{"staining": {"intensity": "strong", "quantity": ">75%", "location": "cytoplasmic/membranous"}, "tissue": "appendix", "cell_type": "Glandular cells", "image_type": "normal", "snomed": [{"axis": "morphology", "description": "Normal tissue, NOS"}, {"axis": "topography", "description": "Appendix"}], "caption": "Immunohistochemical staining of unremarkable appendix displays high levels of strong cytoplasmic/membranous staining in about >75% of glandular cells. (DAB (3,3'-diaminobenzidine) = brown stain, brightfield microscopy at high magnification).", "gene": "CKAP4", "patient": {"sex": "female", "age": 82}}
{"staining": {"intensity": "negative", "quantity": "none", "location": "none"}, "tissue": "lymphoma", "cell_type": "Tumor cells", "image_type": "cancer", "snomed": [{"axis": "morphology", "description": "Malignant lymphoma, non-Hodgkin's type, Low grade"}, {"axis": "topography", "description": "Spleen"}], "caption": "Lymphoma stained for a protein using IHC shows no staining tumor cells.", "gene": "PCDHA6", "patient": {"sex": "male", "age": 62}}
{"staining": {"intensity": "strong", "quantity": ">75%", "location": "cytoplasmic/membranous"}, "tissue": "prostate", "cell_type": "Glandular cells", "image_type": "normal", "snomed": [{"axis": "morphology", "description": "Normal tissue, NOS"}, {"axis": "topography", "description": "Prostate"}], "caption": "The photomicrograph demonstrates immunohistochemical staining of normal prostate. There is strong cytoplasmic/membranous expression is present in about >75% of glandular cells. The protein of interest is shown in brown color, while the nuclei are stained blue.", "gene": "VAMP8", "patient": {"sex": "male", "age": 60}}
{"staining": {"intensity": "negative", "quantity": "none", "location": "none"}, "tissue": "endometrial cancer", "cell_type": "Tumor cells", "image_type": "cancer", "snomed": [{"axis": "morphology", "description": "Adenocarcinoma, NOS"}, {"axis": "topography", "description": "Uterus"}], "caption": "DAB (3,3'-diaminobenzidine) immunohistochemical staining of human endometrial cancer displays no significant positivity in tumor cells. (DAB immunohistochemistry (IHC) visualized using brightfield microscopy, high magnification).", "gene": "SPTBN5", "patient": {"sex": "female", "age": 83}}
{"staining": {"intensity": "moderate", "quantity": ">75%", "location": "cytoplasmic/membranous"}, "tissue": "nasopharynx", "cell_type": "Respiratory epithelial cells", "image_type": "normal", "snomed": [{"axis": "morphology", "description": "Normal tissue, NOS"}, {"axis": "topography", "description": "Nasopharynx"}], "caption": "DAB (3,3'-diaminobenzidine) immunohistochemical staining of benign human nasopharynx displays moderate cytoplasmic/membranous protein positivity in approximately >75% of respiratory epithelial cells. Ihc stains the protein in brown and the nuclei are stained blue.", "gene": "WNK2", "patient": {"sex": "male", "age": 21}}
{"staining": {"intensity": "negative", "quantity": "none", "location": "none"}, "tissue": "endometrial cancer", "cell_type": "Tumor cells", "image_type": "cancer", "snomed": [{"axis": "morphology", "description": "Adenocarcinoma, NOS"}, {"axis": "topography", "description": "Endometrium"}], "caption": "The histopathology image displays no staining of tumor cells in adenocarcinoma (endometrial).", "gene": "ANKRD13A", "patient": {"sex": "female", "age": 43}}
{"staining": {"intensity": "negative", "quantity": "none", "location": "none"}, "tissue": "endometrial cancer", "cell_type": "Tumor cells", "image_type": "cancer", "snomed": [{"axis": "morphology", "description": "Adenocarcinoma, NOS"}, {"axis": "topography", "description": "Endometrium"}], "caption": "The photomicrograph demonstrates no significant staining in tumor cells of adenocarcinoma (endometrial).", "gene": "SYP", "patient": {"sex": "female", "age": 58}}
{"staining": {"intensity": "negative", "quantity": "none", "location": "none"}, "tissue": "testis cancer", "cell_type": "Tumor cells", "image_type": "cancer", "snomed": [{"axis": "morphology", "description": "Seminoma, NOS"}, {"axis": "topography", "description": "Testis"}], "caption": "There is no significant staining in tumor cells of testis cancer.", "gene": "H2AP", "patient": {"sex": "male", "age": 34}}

▬▬▬▬▬▬

● **What the task asks**
Return the listing exactly as it was given to you, with every line intact.

● **Exercise response**
{"staining": {"intensity": "strong", "quantity": ">75%", "location": "cytoplasmic/membranous"}, "tissue": "appendix", "cell_type": "Glandular cells", "image_type": "normal", "snomed": [{"axis": "morphology", "description": "Normal tissue, NOS"}, {"axis": "topography", "description": "Appendix"}], "caption": "Immunohistochemical staining of unremarkable appendix displays high levels of strong cytoplasmic/membranous staining in about >75% of glandular cells. (DAB (3,3'-diaminobenzidine) = brown stain, brightfield microscopy at high magnification).", "gene": "CKAP4", "patient": {"sex": "female", "age": 82}}
{"staining": {"intensity": "negative", "quantity": "none", "location": "none"}, "tissue": "lymphoma", "cell_type": "Tumor cells", "image_type": "cancer", "snomed": [{"axis": "morphology", "description": "Malignant lymphoma, non-Hodgkin's type, Low grade"}, {"axis": "topography", "description": "Spleen"}], "caption": "Lymphoma stained for a protein using IHC shows no staining tumor cells.", "gene": "PCDHA6", "patient": {"sex": "male", "age": 62}}
{"staining": {"intensity": "strong", "quantity": ">75%", "location": "cytoplasmic/membranous"}, "tissue": "prostate", "cell_type": "Glandular cells", "image_type": "normal", "snomed": [{"axis": "morphology", "description": "Normal tissue, NOS"}, {"axis": "topography", "description": "Prostate"}], "caption": "The photomicrograph demonstrates immunohistochemical staining of normal prostate. There is strong cytoplasmic/membranous expression is present in about >75% of glandular cells. The protein of interest is shown in brown color, while the nuclei are stained blue.", "gene": "VAMP8", "patient": {"sex": "male", "age": 60}}
{"staining": {"intensity": "negative", "quantity": "none", "location": "none"}, "tissue": "endometrial cancer", "cell_type": "Tumor cells", "image_type": "cancer", "snomed": [{"axis": "morphology", "description": "Adenocarcinoma, NOS"}, {"axis": "topography", "description": "Uterus"}], "caption": "DAB (3,3'-diaminobenzidine) immunohistochemical staining of human endometrial cancer displays no significant positivity in tumor cells. (DAB immunohistochemistry (IHC) visualized using brightfield microscopy, high magnification).", "gene": "SPTBN5", "patient": {"sex": "female", "age": 83}}
{"staining": {"intensity": "moderate", "quantity": ">75%", "location": "cytoplasmic/membranous"}, "tissue": "nasopharynx", "cell_type": "Respiratory epithelial cells", "image_type": "normal", "snomed": [{"axis": "morphology", "description": "Normal tissue, NOS"}, {"axis": "topography", "description": "Nasopharynx"}], "caption": "DAB (3,3'-diaminobenzidine) immunohistochemical staining of benign human nasopharynx displays moderate cytoplasmic/membranous protein positivity in approximately >75% of respiratory epithelial cells. Ihc stains the protein in brown and the nuclei are stained blue.", "gene": "WNK2", "patient": {"sex": "male", "age": 21}}
{"staining": {"intensity": "negative", "quantity": "none", "location": "none"}, "tissue": "endometrial cancer", "cell_type": "Tumor cells", "image_type": "cancer", "snomed": [{"axis": "morphology", "description": "Adenocarcinoma, NOS"}, {"axis": "topography", "description": "Endometrium"}], "caption": "The histopathology image displays no staining of tumor cells in adenocarcinoma (endometrial).", "gene": "ANKRD13A", "patient": {"sex": "female", "age": 43}}
{"staining": {"intensity": "negative", "quantity": "none", "location": "none"}, "tissue": "endometrial cancer", "cell_type": "Tumor cells", "image_type": "cancer", "snomed": [{"axis": "morphology", "description": "Adenocarcinoma, NOS"}, {"axis": "topography", "description": "Endometrium"}], "caption": "The photomicrograph demonstrates no significant staining in tumor cells of adenocarcinoma (endometrial).", "gene": "SYP", "patient": {"sex": "female", "age": 58}}
{"staining": {"intensity": "negative", "quantity": "none", "location": "none"}, "tissue": "testis cancer", "cell_type": "Tumor cells", "image_type": "cancer", "snomed": [{"axis": "morphology", "description": "Seminoma, NOS"}, {"axis": "topography", "description": "Testis"}], "caption": "There is no significant staining in tumor cells of testis cancer.", "gene": "H2AP", "patient": {"sex": "male", "age": 34}}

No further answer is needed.